◆ **What this task involves**
Copy out the whole case summary on Mooka v Scaw South Africa, word for word.

◆ **Excerpt**
■ ■ ■ ■ ■ ■ ■
An attorney, acting on behalf of the applicant, was ordered to pay the legal costs on an attorney-and-client scale out of his own pocket. The applicant, acting on the advice of his attorney, proceeded with a contempt of court application even though the arbitration award in question was stayed by the court after the respondent brought a successful urgent application. The applicant failed to disclose the full set of facts when the ex parte application was brought, which led to the court issuing a rule nisi.
Mooka v Scaw South Africa (Pty) Ltd and Others (J 1079/2022) [2023] ZALCJHB 93 (21 April 2023)
The applicant, Mooka, brought an application to hold the respondents in contempt of court on account of their alleged failure to comply with an arbitration award that was issued on 20 October 2020.
The application was enrolled to be heard on an ex parte basis on 4 November 2022, whereafter a rule nisi with a return date of 17 February 2023 was ordered.
However, on 15 September 2022, the respondents had brought a successful urgent application to revive a review application of the arbitration award. The Court, therefore, ordered that the enforcement of the arbitration award issued on 21 October 2020 is stayed pending finalisation of the applicant’s application to revive the review application at the Labour Court.
■ ■ ■ ■ ■ ■ ■
◆ **Data**
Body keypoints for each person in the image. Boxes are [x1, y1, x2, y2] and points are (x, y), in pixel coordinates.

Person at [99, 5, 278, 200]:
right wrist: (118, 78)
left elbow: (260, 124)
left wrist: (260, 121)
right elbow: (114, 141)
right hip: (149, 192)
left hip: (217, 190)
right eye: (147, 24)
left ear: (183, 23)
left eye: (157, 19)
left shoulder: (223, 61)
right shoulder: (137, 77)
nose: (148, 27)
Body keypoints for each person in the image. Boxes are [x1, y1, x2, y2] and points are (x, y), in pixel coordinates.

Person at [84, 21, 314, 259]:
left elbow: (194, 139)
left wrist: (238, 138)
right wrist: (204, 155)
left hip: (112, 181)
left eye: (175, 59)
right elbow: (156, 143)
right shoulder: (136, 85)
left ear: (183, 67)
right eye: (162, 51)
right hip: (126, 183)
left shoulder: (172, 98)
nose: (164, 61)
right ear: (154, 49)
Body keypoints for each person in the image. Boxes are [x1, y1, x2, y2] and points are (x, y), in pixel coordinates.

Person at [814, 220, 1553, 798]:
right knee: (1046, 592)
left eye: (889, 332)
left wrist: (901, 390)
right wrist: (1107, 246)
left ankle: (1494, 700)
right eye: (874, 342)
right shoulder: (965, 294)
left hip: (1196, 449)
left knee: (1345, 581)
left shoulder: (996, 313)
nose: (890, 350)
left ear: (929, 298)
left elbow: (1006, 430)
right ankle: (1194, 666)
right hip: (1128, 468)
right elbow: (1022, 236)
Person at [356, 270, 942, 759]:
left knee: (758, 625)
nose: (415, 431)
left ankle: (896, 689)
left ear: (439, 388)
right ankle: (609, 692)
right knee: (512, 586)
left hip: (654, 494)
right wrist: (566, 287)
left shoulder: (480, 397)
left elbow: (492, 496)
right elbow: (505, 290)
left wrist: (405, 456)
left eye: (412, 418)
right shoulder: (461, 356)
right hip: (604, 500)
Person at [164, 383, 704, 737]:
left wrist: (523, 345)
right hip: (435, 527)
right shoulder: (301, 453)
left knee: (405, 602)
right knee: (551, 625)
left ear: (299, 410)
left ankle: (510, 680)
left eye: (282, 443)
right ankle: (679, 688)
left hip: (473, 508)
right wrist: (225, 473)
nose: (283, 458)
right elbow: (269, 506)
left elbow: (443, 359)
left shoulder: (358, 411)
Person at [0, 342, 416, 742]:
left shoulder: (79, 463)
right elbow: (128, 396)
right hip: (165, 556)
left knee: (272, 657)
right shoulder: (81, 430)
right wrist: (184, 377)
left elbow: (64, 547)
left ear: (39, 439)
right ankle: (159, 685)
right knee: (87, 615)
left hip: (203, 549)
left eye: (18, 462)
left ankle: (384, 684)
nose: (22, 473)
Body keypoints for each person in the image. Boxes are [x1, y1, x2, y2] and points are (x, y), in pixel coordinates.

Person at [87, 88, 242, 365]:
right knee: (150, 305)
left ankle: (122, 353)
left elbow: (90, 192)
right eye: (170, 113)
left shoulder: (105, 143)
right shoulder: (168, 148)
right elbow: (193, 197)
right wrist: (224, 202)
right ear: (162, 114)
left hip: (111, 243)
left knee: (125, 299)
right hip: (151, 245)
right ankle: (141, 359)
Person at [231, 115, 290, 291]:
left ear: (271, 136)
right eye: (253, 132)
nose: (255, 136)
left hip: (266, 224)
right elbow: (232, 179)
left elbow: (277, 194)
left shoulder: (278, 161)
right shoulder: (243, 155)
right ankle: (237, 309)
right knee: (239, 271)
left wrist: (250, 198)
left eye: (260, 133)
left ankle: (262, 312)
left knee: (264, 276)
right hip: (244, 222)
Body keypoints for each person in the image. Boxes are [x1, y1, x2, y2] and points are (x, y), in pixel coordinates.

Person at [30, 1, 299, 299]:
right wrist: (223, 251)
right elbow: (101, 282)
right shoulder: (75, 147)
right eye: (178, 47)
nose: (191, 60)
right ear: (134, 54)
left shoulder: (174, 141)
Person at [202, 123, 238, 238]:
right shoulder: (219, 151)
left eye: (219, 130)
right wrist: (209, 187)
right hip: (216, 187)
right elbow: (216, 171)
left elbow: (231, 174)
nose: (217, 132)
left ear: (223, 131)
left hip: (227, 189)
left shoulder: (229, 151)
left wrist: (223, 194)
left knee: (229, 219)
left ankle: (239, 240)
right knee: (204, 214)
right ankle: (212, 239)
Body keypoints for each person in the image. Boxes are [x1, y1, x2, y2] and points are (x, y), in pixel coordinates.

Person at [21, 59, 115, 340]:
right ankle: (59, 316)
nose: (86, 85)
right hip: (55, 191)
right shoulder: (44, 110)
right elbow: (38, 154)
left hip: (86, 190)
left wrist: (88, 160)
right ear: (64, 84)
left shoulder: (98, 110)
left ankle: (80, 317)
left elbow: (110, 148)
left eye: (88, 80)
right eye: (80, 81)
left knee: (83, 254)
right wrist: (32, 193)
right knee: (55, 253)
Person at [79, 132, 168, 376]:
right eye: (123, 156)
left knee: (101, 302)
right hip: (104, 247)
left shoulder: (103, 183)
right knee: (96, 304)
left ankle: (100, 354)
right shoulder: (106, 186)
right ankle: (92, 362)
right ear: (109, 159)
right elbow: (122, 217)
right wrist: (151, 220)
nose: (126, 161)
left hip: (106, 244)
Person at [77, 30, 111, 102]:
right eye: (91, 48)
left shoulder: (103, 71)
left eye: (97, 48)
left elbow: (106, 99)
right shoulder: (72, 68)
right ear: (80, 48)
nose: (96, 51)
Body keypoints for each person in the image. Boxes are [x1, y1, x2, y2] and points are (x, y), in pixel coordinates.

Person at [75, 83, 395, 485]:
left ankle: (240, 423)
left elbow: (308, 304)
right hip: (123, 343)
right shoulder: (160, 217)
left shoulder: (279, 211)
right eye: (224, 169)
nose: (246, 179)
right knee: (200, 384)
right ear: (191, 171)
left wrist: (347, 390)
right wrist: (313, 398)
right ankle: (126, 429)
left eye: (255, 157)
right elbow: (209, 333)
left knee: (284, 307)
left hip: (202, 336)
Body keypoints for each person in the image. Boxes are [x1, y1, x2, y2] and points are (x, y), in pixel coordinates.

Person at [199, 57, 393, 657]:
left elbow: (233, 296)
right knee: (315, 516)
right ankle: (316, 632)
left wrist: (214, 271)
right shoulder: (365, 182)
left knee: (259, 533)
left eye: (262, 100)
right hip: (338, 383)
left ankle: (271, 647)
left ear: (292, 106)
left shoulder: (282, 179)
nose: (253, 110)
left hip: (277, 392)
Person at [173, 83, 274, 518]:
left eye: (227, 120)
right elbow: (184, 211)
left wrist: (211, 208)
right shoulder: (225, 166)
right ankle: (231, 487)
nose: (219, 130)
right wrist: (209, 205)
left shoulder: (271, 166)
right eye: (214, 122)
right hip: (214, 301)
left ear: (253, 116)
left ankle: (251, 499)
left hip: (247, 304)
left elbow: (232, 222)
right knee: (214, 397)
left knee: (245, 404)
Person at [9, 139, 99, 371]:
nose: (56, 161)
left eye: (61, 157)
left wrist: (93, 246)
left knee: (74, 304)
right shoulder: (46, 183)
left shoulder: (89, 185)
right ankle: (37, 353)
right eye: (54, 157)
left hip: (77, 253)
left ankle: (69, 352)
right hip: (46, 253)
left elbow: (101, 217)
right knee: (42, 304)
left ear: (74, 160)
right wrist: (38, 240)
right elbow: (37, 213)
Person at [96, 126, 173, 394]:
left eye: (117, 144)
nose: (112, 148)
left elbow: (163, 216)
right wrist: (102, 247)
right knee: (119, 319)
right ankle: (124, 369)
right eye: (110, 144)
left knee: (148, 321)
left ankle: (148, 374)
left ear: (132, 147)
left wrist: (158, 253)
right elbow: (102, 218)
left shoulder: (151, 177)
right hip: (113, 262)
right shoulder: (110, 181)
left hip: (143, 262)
■ ■ ■ ■ ■ ■ ■
◆ **Solution to the exercise**
An attorney, acting on behalf of the applicant, was ordered to pay the legal costs on an attorney-and-client scale out of his own pocket. The applicant, acting on the advice of his attorney, proceeded with a contempt of court application even though the arbitration award in question was stayed by the court after the respondent brought a successful urgent application. The applicant failed to disclose the full set of facts when the ex parte application was brought, which led to the court issuing a rule nisi.
Mooka v Scaw South Africa (Pty) Ltd and Others (J 1079/2022) [2023] ZALCJHB 93 (21 April 2023)
The applicant, Mooka, brought an application to hold the respondents in contempt of court on account of their alleged failure to comply with an arbitration award that was issued on 20 October 2020.
The application was enrolled to be heard on an ex parte basis on 4 November 2022, whereafter a rule nisi with a return date of 17 February 2023 was ordered.
However, on 15 September 2022, the respondents had brought a successful urgent application to revive a review application of the arbitration award. The Court, therefore, ordered that the enforcement of the arbitration award issued on 21 October 2020 is stayed pending finalisation of the applicant’s application to revive the review application at the Labour Court.